Task statement:
Reproduce verbatim the records from the beginning through the line containing "part at (649, 546): none -> present", including that line.

Listed entries:
— start —
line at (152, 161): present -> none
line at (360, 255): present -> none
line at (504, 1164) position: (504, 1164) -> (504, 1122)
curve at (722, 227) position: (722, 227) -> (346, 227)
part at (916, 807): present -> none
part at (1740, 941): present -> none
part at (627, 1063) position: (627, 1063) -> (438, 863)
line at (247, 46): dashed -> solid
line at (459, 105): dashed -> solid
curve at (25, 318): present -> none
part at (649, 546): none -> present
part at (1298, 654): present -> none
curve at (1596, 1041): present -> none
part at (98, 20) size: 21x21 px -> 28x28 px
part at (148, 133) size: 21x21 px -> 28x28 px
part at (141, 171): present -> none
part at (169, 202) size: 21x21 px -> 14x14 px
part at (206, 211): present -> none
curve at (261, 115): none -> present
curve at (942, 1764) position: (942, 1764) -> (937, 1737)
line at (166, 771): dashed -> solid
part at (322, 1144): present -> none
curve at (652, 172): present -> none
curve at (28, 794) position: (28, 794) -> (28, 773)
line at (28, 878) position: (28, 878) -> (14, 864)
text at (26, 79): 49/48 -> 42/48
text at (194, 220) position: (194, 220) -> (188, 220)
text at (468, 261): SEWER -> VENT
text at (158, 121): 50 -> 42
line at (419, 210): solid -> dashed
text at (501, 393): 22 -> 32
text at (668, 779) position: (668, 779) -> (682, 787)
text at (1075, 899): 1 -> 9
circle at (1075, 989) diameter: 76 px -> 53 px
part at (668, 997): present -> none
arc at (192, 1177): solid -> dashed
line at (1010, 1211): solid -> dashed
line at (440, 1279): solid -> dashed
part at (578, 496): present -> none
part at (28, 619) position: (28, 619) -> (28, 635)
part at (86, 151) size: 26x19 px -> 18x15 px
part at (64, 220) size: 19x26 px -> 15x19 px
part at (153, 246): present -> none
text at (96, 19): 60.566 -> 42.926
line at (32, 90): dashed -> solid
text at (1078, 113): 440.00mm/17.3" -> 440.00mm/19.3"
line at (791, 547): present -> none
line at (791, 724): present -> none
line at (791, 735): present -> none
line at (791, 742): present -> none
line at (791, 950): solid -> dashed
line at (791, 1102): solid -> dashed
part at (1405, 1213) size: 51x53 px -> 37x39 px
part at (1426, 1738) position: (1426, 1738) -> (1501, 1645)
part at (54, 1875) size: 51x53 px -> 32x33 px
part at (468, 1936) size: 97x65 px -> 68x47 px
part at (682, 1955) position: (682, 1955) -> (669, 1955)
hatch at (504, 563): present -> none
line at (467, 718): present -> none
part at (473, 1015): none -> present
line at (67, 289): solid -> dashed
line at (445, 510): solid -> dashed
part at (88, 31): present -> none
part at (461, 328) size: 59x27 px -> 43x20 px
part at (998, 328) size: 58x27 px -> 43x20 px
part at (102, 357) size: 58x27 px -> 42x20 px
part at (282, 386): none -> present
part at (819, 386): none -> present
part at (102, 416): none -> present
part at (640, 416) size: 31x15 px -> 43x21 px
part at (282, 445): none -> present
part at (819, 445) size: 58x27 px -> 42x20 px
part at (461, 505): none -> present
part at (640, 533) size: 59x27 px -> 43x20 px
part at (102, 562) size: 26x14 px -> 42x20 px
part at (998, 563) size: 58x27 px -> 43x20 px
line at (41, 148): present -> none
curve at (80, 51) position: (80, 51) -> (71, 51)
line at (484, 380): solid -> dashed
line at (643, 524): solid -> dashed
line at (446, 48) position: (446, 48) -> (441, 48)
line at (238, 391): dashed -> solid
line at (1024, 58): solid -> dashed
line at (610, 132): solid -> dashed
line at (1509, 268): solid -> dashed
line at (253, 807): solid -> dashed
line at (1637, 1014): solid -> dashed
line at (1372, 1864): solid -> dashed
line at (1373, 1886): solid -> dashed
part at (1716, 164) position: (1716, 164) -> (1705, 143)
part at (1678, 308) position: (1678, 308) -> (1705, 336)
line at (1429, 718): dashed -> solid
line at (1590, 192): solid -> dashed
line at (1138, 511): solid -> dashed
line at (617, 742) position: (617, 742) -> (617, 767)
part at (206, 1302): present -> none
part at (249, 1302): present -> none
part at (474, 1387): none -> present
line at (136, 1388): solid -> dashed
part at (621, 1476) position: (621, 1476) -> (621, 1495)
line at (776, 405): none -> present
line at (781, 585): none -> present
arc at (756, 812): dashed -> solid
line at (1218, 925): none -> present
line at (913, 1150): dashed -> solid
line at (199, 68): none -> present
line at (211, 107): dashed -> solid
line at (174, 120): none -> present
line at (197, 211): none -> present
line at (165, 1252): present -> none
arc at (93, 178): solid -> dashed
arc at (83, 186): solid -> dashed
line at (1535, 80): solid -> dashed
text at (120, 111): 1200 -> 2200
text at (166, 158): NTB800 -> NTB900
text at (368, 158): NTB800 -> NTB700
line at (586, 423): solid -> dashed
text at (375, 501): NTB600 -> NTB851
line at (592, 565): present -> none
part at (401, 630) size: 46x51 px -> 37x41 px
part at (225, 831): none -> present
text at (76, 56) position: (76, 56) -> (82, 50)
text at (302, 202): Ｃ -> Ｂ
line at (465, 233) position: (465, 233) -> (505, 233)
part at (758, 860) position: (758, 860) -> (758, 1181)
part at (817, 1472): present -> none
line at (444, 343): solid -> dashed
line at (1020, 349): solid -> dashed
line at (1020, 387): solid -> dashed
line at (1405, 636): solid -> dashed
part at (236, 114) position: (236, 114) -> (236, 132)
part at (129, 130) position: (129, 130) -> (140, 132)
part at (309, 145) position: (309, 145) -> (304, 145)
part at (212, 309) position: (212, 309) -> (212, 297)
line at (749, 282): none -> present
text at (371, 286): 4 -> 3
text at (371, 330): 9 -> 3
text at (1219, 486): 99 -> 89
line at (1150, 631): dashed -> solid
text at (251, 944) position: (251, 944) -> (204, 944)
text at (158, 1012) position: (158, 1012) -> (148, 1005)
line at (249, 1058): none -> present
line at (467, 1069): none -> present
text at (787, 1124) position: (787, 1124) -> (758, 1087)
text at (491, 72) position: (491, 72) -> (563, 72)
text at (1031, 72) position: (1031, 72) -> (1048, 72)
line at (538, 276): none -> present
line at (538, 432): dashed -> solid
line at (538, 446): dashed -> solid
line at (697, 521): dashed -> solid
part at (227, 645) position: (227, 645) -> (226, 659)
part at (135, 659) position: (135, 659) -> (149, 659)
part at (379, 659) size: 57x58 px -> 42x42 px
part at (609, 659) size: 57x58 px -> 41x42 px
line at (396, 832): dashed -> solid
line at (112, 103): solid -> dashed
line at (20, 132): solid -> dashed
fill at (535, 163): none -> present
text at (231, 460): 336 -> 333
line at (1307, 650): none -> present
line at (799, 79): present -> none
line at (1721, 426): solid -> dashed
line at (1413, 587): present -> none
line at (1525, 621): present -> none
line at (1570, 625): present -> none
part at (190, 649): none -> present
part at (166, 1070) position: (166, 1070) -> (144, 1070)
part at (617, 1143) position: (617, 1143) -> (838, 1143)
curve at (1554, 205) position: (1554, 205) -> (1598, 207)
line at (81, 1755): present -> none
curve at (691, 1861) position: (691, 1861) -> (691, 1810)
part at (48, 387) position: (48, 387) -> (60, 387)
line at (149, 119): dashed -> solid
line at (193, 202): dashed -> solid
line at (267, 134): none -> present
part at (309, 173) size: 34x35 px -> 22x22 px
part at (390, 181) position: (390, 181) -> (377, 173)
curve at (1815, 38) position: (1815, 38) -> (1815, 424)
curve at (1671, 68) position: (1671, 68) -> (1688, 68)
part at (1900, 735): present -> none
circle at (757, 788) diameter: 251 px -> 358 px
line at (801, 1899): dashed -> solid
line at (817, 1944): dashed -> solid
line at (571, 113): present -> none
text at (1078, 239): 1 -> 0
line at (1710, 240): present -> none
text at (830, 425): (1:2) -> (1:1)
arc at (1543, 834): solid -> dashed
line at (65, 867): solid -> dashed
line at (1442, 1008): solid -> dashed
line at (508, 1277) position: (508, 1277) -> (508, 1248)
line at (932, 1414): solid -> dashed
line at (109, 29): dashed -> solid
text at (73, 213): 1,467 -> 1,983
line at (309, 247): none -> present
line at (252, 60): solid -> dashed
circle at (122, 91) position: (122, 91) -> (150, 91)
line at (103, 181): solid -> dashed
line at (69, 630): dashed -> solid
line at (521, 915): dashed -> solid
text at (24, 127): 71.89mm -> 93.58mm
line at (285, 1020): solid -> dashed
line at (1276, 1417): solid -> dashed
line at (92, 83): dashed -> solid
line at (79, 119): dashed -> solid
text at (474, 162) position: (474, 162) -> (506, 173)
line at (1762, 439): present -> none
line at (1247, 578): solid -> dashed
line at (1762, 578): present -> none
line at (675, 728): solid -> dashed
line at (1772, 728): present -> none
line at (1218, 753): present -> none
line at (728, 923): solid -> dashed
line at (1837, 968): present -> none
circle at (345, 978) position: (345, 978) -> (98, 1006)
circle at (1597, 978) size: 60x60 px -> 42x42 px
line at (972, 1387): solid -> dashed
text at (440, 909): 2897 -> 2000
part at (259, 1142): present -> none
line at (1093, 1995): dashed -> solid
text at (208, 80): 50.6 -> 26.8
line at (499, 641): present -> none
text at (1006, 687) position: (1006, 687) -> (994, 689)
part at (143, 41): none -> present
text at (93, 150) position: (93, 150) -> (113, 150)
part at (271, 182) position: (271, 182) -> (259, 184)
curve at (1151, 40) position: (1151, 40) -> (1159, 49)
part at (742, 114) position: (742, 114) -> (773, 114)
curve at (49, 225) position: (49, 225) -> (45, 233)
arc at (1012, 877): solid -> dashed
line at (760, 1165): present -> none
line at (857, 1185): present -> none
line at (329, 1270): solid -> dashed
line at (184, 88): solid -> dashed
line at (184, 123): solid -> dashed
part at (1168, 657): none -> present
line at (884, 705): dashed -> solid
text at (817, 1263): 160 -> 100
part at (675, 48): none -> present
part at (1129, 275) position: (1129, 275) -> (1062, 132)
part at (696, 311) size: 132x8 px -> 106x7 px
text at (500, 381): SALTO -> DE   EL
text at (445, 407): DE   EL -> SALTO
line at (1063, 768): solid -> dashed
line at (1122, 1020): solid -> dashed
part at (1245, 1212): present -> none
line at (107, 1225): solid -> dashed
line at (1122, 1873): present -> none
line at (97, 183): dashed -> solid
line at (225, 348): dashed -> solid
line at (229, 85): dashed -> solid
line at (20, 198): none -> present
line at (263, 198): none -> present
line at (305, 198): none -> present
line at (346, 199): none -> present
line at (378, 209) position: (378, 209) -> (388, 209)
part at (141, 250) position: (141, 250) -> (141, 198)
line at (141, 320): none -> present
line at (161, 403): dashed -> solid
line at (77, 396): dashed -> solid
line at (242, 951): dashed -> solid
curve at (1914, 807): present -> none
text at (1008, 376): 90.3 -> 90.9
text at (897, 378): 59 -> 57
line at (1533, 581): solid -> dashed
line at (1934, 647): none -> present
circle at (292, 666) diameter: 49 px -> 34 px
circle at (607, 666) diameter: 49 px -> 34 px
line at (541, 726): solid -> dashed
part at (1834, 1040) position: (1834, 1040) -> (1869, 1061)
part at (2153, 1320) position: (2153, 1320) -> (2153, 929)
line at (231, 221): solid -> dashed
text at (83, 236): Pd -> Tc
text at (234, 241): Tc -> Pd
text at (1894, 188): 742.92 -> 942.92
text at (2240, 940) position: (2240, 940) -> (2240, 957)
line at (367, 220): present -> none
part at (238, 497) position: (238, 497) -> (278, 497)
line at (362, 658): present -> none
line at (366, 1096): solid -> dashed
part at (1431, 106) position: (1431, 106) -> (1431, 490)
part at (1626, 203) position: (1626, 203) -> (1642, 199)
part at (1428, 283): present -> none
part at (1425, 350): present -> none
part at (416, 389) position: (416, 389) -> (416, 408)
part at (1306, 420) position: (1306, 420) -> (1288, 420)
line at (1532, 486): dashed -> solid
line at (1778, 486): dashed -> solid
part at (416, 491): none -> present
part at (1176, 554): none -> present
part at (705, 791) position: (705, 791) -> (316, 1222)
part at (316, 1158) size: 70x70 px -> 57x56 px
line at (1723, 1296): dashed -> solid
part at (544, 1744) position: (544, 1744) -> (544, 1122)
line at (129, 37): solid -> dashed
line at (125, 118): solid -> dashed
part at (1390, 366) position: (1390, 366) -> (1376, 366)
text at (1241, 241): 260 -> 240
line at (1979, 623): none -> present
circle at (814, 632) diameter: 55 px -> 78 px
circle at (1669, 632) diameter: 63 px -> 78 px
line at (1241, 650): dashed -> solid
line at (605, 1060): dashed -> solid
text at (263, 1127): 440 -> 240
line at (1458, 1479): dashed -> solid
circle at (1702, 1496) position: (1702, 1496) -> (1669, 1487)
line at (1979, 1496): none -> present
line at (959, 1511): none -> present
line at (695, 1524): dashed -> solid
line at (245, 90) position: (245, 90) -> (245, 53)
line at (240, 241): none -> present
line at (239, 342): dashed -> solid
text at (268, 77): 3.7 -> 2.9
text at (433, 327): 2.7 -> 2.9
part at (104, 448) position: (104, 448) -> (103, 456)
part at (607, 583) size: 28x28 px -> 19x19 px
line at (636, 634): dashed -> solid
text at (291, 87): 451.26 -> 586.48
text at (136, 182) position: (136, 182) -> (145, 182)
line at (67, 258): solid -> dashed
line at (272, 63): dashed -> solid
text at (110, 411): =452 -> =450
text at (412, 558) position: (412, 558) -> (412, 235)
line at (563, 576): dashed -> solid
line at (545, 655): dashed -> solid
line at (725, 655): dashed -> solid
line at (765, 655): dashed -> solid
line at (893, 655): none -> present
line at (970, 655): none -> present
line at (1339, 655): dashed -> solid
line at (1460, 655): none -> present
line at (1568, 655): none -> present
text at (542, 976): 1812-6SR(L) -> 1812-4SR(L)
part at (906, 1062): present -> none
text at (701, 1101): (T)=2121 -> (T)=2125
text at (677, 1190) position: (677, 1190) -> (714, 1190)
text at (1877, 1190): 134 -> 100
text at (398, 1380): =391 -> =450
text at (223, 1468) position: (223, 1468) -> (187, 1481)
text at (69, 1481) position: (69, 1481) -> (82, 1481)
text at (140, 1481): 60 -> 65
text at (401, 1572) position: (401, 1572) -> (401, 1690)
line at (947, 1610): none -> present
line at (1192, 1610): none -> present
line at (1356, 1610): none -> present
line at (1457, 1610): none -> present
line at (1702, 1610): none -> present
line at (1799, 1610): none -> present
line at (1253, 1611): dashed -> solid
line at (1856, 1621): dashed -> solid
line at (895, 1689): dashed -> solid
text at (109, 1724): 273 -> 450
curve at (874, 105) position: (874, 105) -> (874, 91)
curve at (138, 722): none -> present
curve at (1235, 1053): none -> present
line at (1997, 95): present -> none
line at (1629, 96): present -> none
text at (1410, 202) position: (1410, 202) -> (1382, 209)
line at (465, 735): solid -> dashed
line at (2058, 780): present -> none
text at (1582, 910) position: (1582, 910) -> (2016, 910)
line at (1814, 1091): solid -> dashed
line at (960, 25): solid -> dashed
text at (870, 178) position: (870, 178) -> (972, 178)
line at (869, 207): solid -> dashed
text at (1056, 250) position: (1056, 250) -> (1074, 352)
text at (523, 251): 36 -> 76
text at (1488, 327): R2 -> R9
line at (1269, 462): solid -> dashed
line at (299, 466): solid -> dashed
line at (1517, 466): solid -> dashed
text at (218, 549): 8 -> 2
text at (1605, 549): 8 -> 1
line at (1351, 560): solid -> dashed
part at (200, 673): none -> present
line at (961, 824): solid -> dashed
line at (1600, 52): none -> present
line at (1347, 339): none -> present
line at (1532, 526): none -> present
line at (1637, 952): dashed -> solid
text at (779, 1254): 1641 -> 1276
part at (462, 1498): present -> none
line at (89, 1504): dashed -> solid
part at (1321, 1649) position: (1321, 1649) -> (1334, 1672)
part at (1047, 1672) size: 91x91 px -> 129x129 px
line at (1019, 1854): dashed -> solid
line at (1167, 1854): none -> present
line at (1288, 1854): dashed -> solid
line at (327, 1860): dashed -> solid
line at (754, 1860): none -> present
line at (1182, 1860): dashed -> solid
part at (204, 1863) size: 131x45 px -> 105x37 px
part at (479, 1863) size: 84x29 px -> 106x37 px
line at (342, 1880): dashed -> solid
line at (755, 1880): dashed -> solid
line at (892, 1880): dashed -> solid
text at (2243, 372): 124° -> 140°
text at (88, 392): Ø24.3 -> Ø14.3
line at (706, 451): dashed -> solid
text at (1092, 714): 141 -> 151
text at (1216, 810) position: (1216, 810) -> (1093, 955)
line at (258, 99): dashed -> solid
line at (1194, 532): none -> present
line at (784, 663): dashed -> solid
— end —
Solution to this task:
line at (152, 161): present -> none
line at (360, 255): present -> none
line at (504, 1164) position: (504, 1164) -> (504, 1122)
curve at (722, 227) position: (722, 227) -> (346, 227)
part at (916, 807): present -> none
part at (1740, 941): present -> none
part at (627, 1063) position: (627, 1063) -> (438, 863)
line at (247, 46): dashed -> solid
line at (459, 105): dashed -> solid
curve at (25, 318): present -> none
part at (649, 546): none -> present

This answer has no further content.